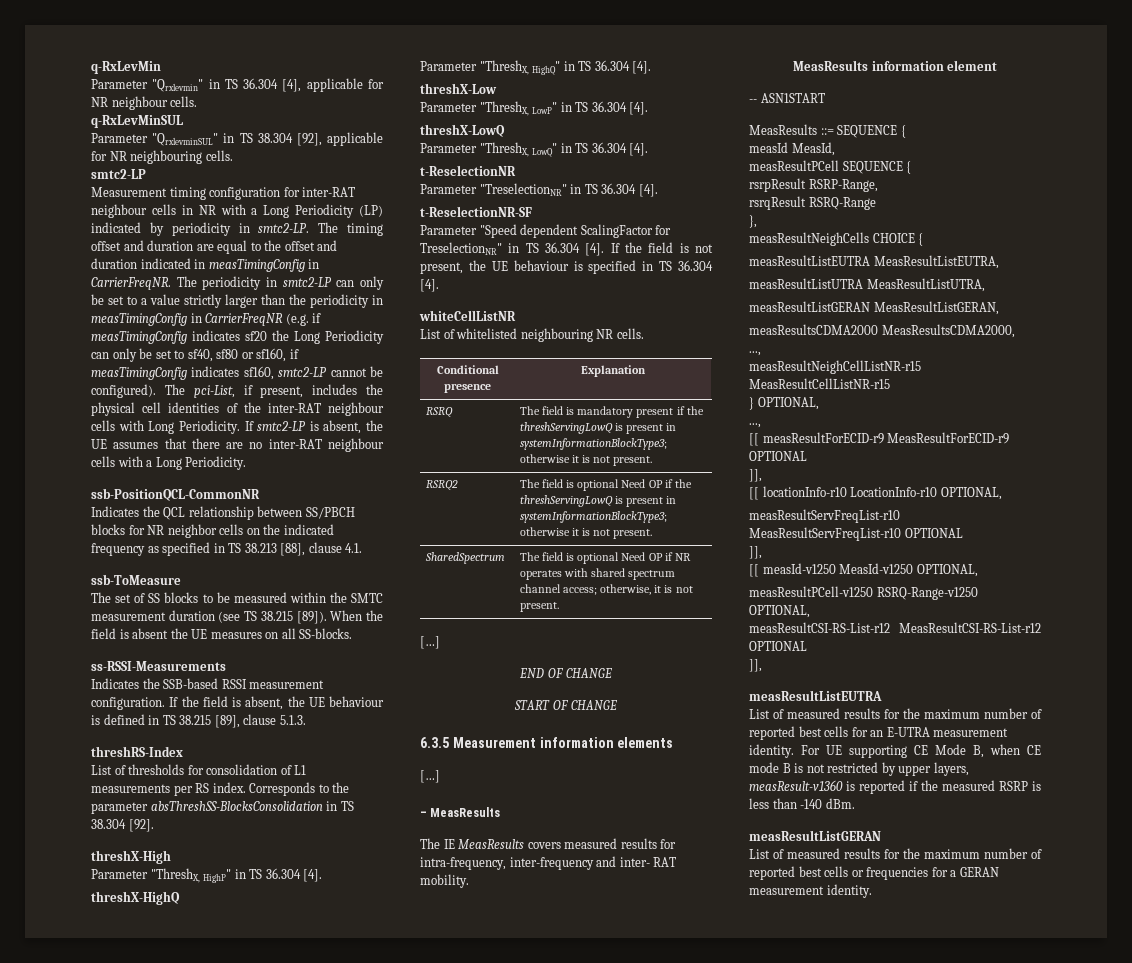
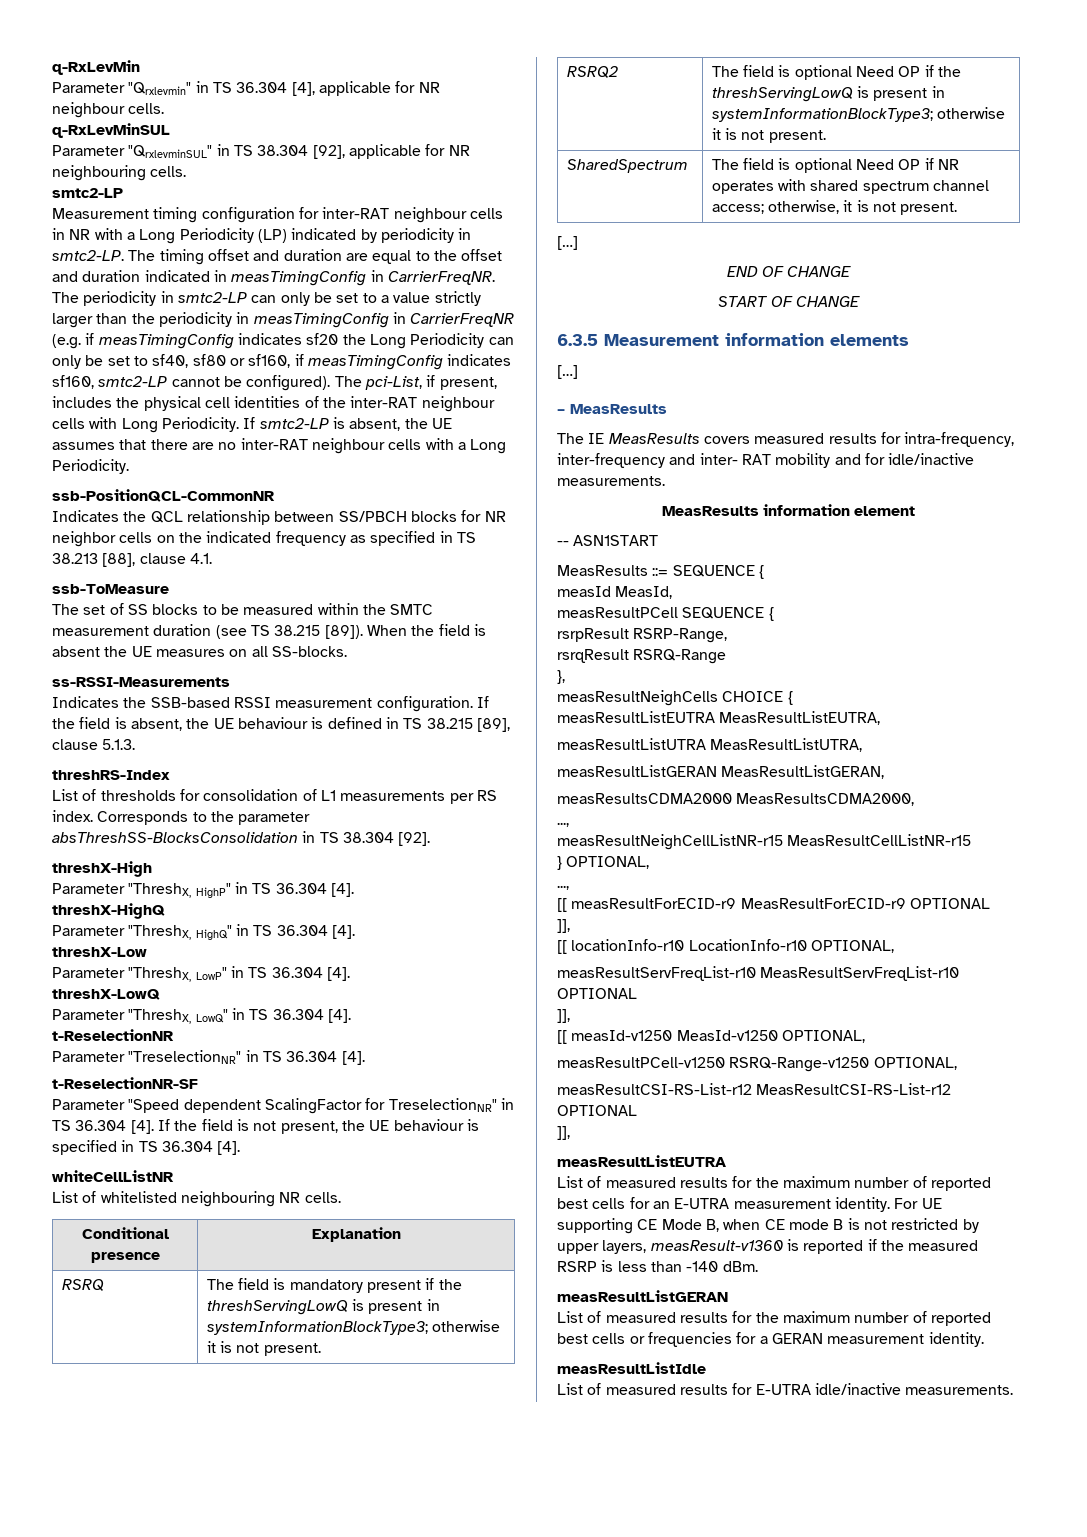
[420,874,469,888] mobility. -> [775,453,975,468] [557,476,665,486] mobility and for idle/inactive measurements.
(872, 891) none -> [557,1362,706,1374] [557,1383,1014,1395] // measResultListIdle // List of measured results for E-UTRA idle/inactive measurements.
:::::
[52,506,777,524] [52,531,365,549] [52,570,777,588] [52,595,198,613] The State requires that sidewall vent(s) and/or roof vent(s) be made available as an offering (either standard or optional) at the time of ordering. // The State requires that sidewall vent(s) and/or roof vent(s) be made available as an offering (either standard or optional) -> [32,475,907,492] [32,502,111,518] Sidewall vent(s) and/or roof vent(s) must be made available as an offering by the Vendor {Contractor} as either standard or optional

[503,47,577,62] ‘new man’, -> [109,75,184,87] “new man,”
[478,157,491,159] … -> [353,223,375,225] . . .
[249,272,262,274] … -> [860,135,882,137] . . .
:::::
As listed above, the lines from the line with "[420,874,469,888] mobility. ->" to the line with "(872, 891) none" are to be echoed exactly, with both ends included and nothing added.

[420,874,469,888] mobility. -> [775,453,975,468] [557,476,665,486] mobility and for idle/inactive measurements.
(872, 891) none -> [557,1362,706,1374] [557,1383,1014,1395] // measResultListIdle // List of measured results for E-UTRA idle/inactive measurements.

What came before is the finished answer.